• _EXERCISE INSTRUCTIONS_: In the forum post below, swap "shift-and-add-3" in for "double dabble" and write out everything from "I am trying" down to "getting executed properly.".

• _SELECTED TEXT_:
────────────────
1

I am trying to build a binary to BCD converter using the double dabble algorithm. I wrote the code for the same, and when I simulated the entire thing, it was observed that my if statement is not getting executed properly.

`timescale 1ns / 1ps

module test_6( input [13:0] bin ,
                    output reg [3:0] ones,  // ones value of the input number
                    output reg [3:0] tens,  // tens value of the input number
                    output reg [3:0] hundreds, // hundreds value of the input nnumber
                    output reg [3:0] thousands // thousands value of the input number
    );

integer i;
reg [15:0] scratch; // 16 bit register 
reg [29:0] combined; // 30 bit concatenated register bin and scratch

always @(bin) begin
scratch = 0;
combined = {scratch[15:0], bin[13:0]};  // concatenating scratch and bin into combined

for (i=0; i<14; i=i+1) begin 
combined = combined<<1;    // left shift by 1     

    if (combined[17:14] > 4) begin 
        combined[17:14] = combined[17:14] + 4'b0011;  //check if >4, if yes add 3
        
        end
    if (combined[21:18] > 4) begin 
        combined[21:18] = combined[21:18] + 4'b0011;  //check if >4, if yes add 3
        
        end
    if (combined[25:22] > 4) begin
        combined[25:22] = combined[25:22] + 4'b0011;  //check if >4, if yes add 3
        
        end
    if (combined[29:26] > 4) begin 
        combined[29:26] = combined[29:26] + 4'b0011;  //check if >4, if yes add 3
        
        end
        
end
thousands = combined[29:26];  
hundreds = combined[25:22];
tens = combined[21:18];
ones = combined[17:14];

$display(ones);
$display(tens);
$display(hundreds);
$display(thousands);
end

endmodule

The testbench is given below.
────────────────
• _SUPPLIED MATERIAL_:
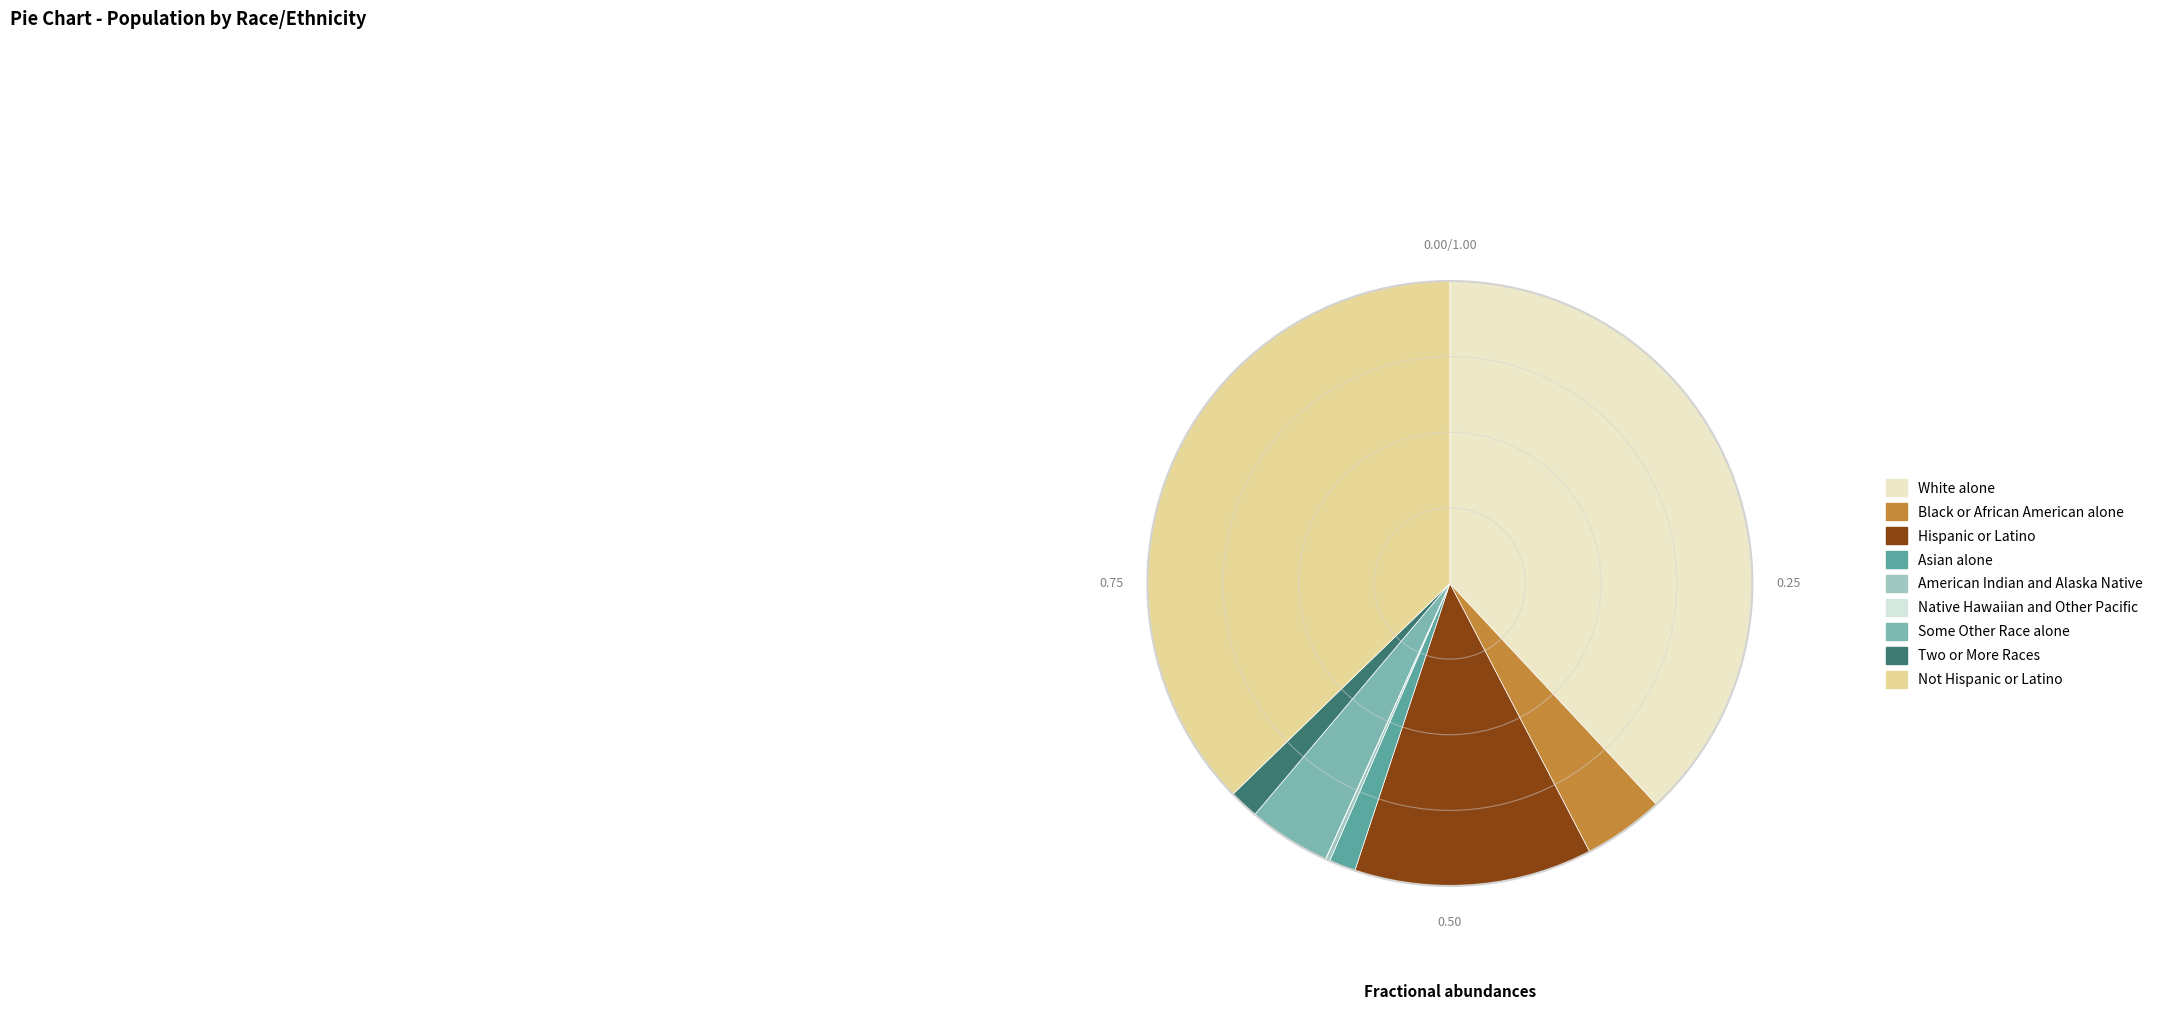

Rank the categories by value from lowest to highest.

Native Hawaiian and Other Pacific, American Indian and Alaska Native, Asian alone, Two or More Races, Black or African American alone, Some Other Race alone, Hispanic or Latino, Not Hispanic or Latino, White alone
────────────────
• _ANSWER AREA_:
I am trying to build a binary to BCD converter using the shift-and-add-3 algorithm. I wrote the code for the same, and when I simulated the entire thing, it was observed that my if statement is not getting executed properly.